Ante su ímpetu, nadie pudo evitar que los astados pasasen sobre el cuerpo del capataz caído delante de la entrada de la cerca. Si los disparos de Harlan no habían sido lo suficientemente certeros para acabar con la vida del traidor capataz, la pateadura debió rematar su obra.
Peggy, embargada de una extraña emoción al verse oprimida en el caballo por los sólidos brazos del ranchero no se dio cuenta del detalle. Sólo se dio cuenta de que él la ceñía la cintura con fuerza y que sentía el latido del recio corazón de Harlan junto al suyo.
Cuando ya no hubo peligro, él, con pesar, volvió a tomarla del cuerpo delicadamente, diciendo:
—Perdone, pero temí que pudiesen arrollarla al entrar.
—Gracias—dijo ella sofocada—. Le debo muchas cosas, Harlan, y sé que no las merezco.
—¡Bah, no se preocupe!
Descendió del caballo. Los peones de Peggy, ayudados por los de Harlan, estaban recogiendo el pateado cadáver de Murray para ocultarle entre la maleza y que ella no pudiese verlo.
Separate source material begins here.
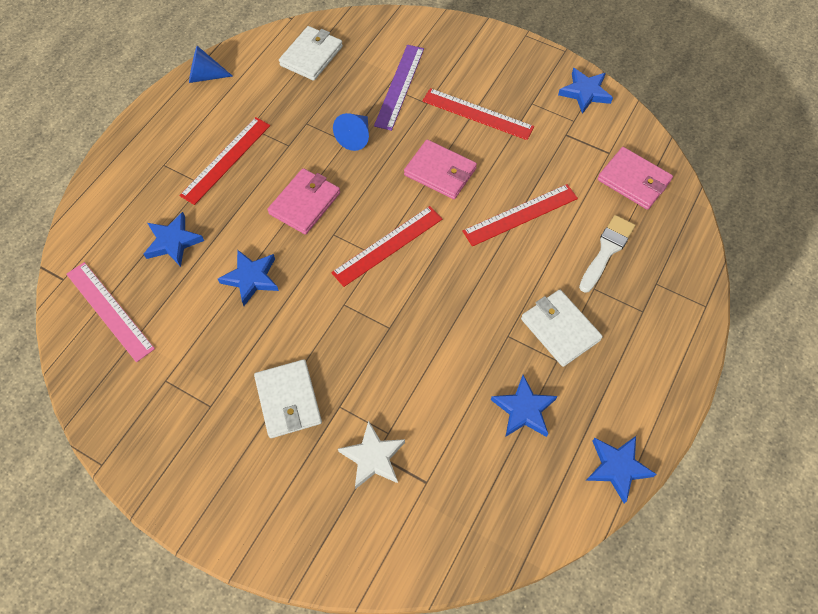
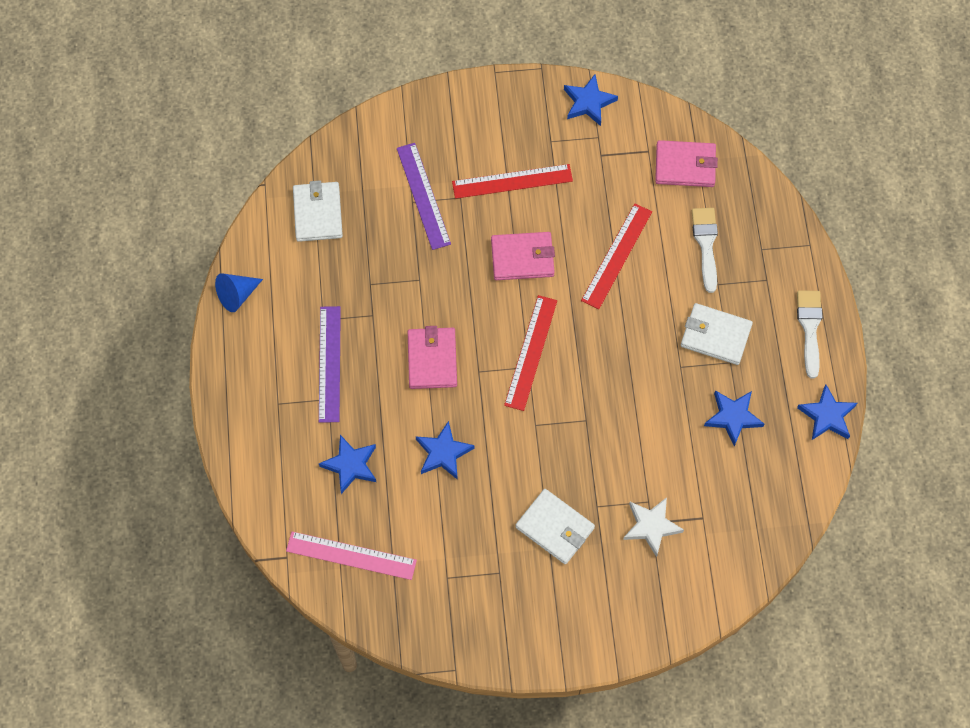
camera: 35 degrees left, 5 degrees up
red ruler [179,117,270,205] -> purple ruler [319,306,341,423]
blue cone [333,113,369,151] -> none
none -> white brush [797,290,823,379]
La luna salía en aquel momento por detrás de unas depresiones y su luz azul iluminó fantasmalmente el paisaje. A su reflejo, el contraído rostro de la joven parecía una carátula.
Él la tomó del brazo, diciendo:
—Creo que debe volver al rancho. Aquí no hace usted nada y ya su presencia no es necesaria.
Uno de sus peones había quedado cerca. Ella repuso:
—Tiene usted razón; no puedo tenerme en pie. Hoppe, ¿qué ha sucedido con Murray?
—Ha muerto, señorita Peggy.
—¿Y ahora, qué vamos a hacer?
Harlan intervino diciendo:
—Puede usted decir que alguien intentó asaltar los pastos para robar unas reses y que en la lucha por defenderlas le pegaron dos tiros. Así la gente no sabrá que…
Pero ella, enérgica, clamó:
—¡No en mis días! Después de cuanto se viene hablando, creerían que fue usted o su gente quien intentó el robo. No, Harlan, basta de equívocos. Quiero que se sepa la verdad tal y como ha sucedido. Fué él y el granuja de mi hermano los que robaron esas reses, como habían robado otras y gracias a su ayuda no lo lograron y fueron descubiertos. Que cada palo aguante su vela.
—Si usted lo dispone así… yo ¿qué voy a hacer? Conste que he querido evitarla la vergüenza de que se sepa que Tom…
—Que lo sepan. En cuanto llegue al rancho lo haré salir de aquí y no entrará más en él mientras yo tenga que regentarlo.
Echó a andar pastos adentro camino de la hacienda y Harlan, dándose cuenta de su estado no quiso dejarla sola. Dio orden a sus hombres que ayudasen a los de la joven en lo que necesitasen y él, tomándola del brazo para sostenerla, pues caminaba vacilante, la acompañó hasta el rancho.